Until a completely reliable artificial intelligence comes along, he still prefers human-led decisions as it is too risky to rely solely on technology. “That is why I believe we are more ‘fin’ (financial) than ‘tech’ (technology) — because we are still like a bank, but we are offering loans to the marketplace. The marketplace has technology, the lenders see the technology, but the actual relationship or decision to lend money or put a loan on the platform is very human and slow,” he says.

On the ThinCats platform, loans can take four to five weeks to process. But Aranha strongly believes that this is for the benefit of both the lenders and borrowers. However, there is always room for improvement should better technology become available.

The platform recently tied up with DomaCom, a crowdfunding firm that purchases residential properties. This provides lenders the opportunity to gain exposure to property assets as well as the ability to lend funds at an attractive interest rate with a lower risk profile.

 

Looking for larger participation

The company came up with the name ThinCats to suggest that it is the opposite of fat cats — a political term used to describe rich and greedy entities that use their capital to leverage the work of others.

So far, 33 companies have taken loans worth more than A$4 million via the platform. ThinCats aims to facilitate A$20 million in loans in the next 12 months. It is seeking funding to tie up with an unnamed party who will provide it with up to A$30 million — A$3 million in equity and A$27 million in loans. The platform is also looking to connect with larger groups to increase its presence in the market.

“We would like to reach out particularly to those who are looking at other investment markets, whether they are family offices, individuals or debt funds,” says Aranha. “Large family offices, for example, have fund managers managing up to A$4 billion and they have access to all sorts of investments. P2P lending is a very good opportunity for them.”
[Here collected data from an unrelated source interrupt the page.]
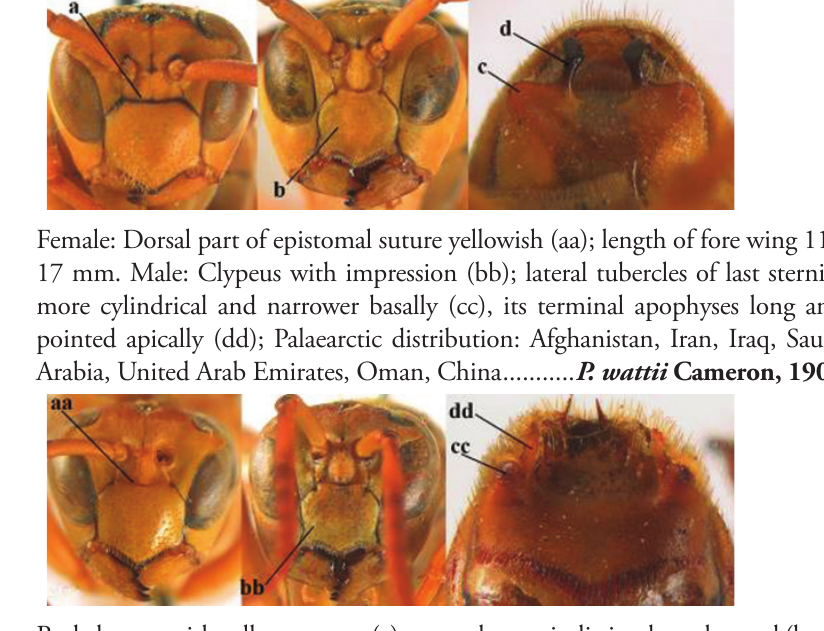
3 Body brown with yellow pattern (a); mesopleuron indistinctly sculptured (b, c); recently introduced to northern Spain, native to South and Central America, Caribbean islands and southern U.S.A. (subgenus Aphanilopterus ) .................... ................................................................ P. major Palisot de Beauvois, 1818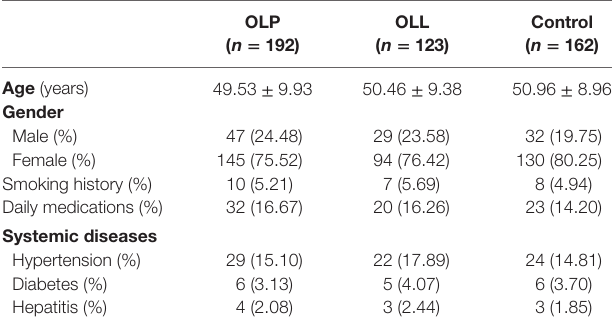
TaBle 1 | Demographics information of the oral lichen planus (OLP)/oral lichenoid lesion (OLL) and control groups.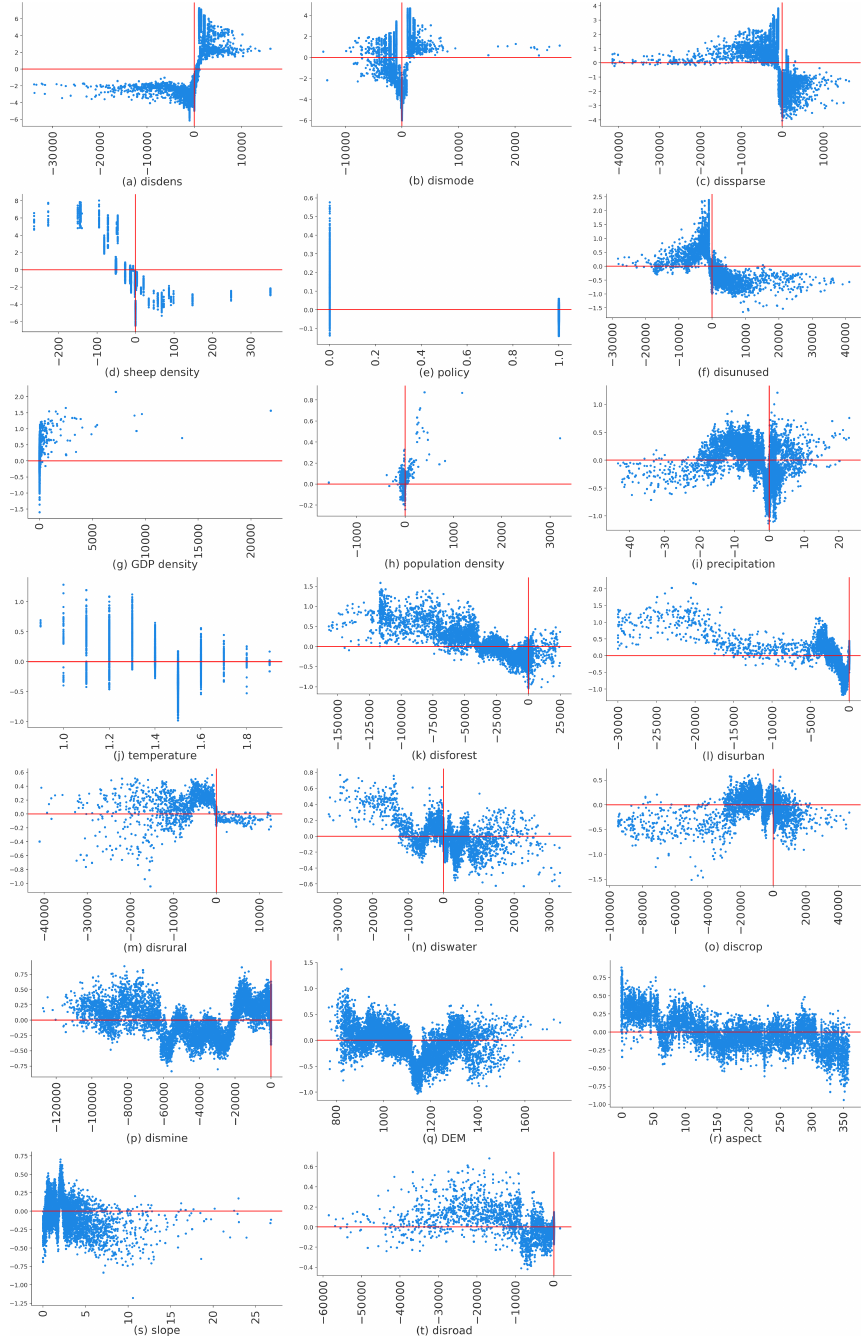
Sheep density was identified as the fourth major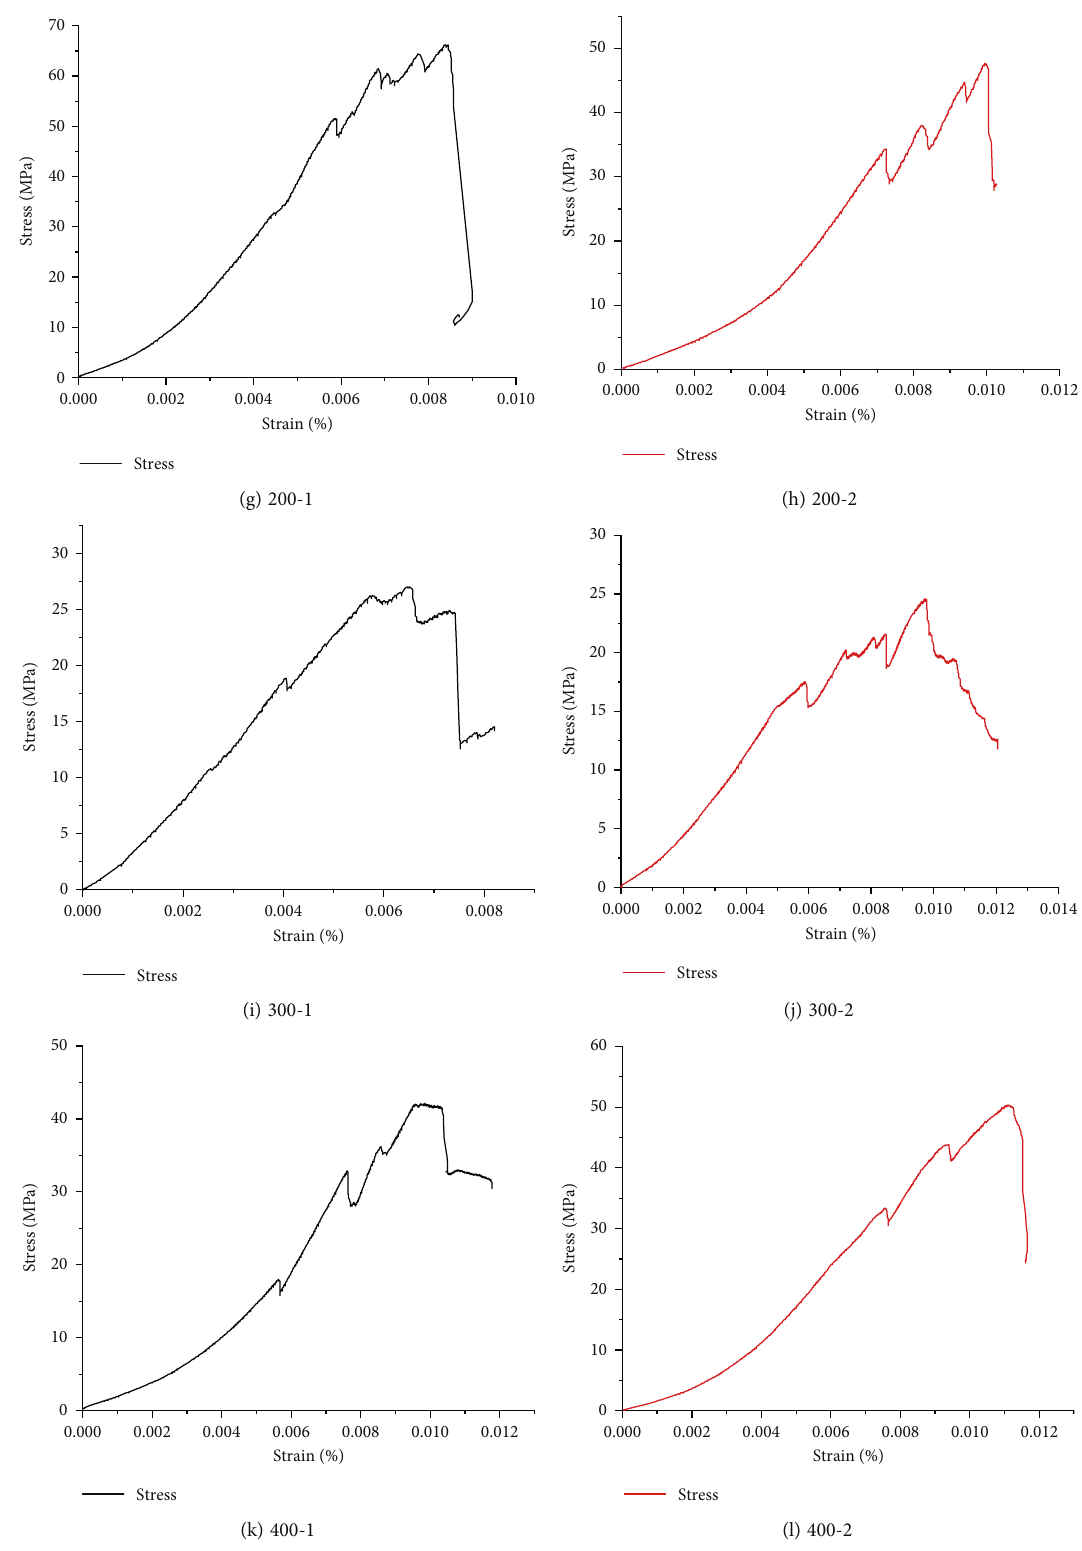
Figure 1: The stress-strain curves of twelve rock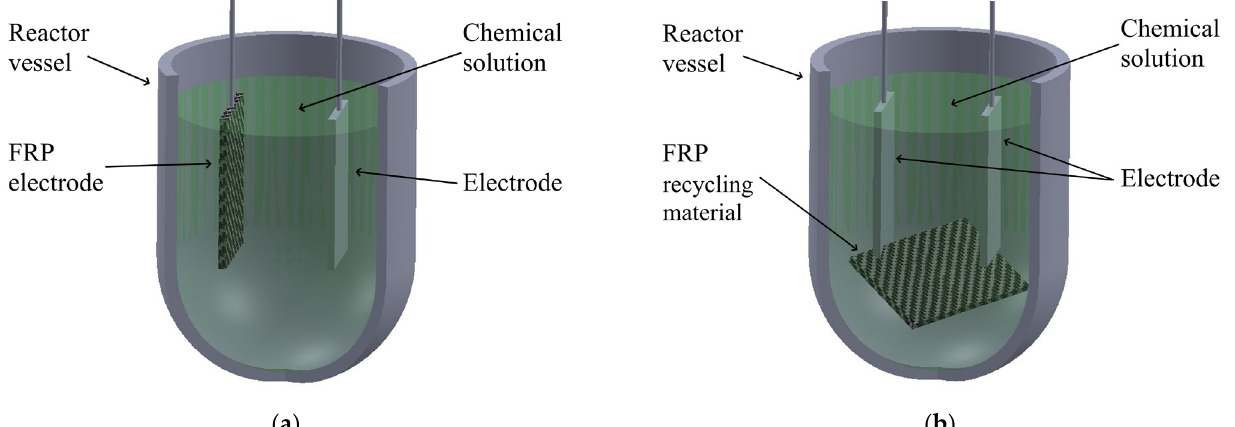
Figure 5. Schematisation of the electrochemical recycling process: FRP material used as electrode ( a ); FRP recycling material in electrochemical solution ( b ).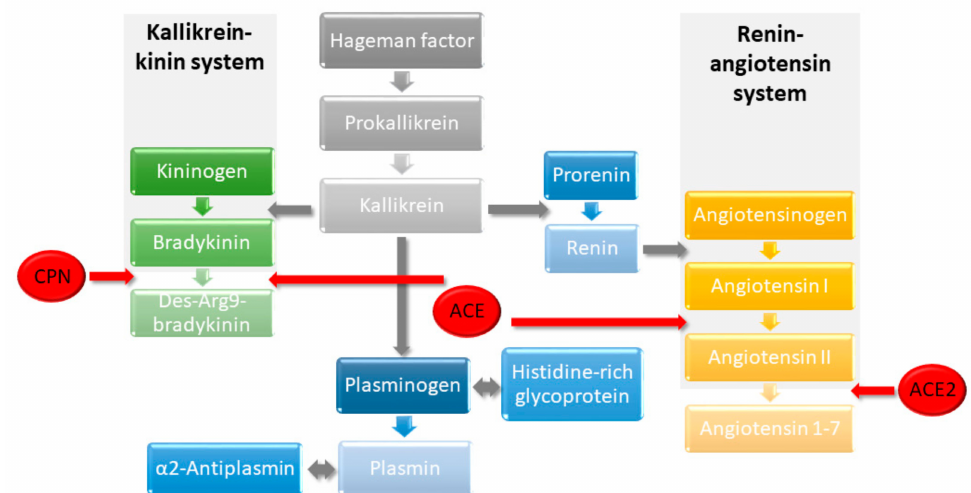
Figure 7. Schematic of the extended RAS and KKS networks, which are connected by ACE. Vasoactive bradykinin is formed from kininogen (KNG1), assisted by kallikrein (KLKB1) and degraded by CPN. KLKB1, which needs Hageman factor (complement factor 12, F12) to be formed from its precursor, also influences the RAS by catalyzing the cleavage of prorenin to renin, which in turn is needed for the formation of angiotensin I from angiotensinogen (AGT). The subsequent formation of angiotensin II by ACE ensures blood pressure homeostasis and is counterbalanced by ACE2, which cleaves angiotensin II. KLKB1 can furthermore activate F12 and plasminogen (PLG). Plasmin degrades fibrin, initiating fibrinolysis, and is inhibited by α 2-antiplasmin (SERPINF2). Histidine-rich glycoprotein (HRG) binds PLG and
Aranha believes that investing in small businesses will catch on globally and that it is certainly a viable option in terms of diversification. “I have personally used all my self-managed super fund money on the platform because I prefer to lend to a business that is doing something to pay me back than to buy shares in a company. Here, I can see what is going on and what the company is all about,” he says.

“Additionally, for the big companies, the larger shareholders are institutions. They can move the market and no one else knows what is going on. The whole equity market can go down, geopolitical matters can affect it and so can many other different factors. Here, it is smaller businesses.

“Yes, it is risky and if the economy fails, the businesses will fail. However, these small businesses will make a profit if they have enough money to grow and they will be able to share that profit with you returning the money you lent them. I feel this is something that will gain more and more acceptance.”

Prior to the advances in technology which enabled P2P lending, lenders were not able to access the borrowers’ information in an open and transparent way. At the time, reliable fractional investments were not an option for individual investors. But now, there is no longer a need for middlemen, which contributes to the democratisation of finance, says Aranha.

“However, to be clear, we are not trying to disrupt the banks as we are only doing what the banks are not. Instead of disrupting, we are complementing them. What we are telling banks is that we lend to these small businesses that are not eligible for their loans to help them grow. And when they have grown and done well, they can go to the banks,” he adds.

Malaysian investors are allowed to lend via ThinCats Australia, provided that they qualify to be a lender on the platform. The platform has been approached parties interested in helping it penetrate the Malaysian market, but it felt that it was too early in the game, says Aranha.

“That was in April last year and we felt that we were still establishing ourselves. However, when we are ready, we will certainly look at markets such as Malaysia and introduce something partnering local players,” he says.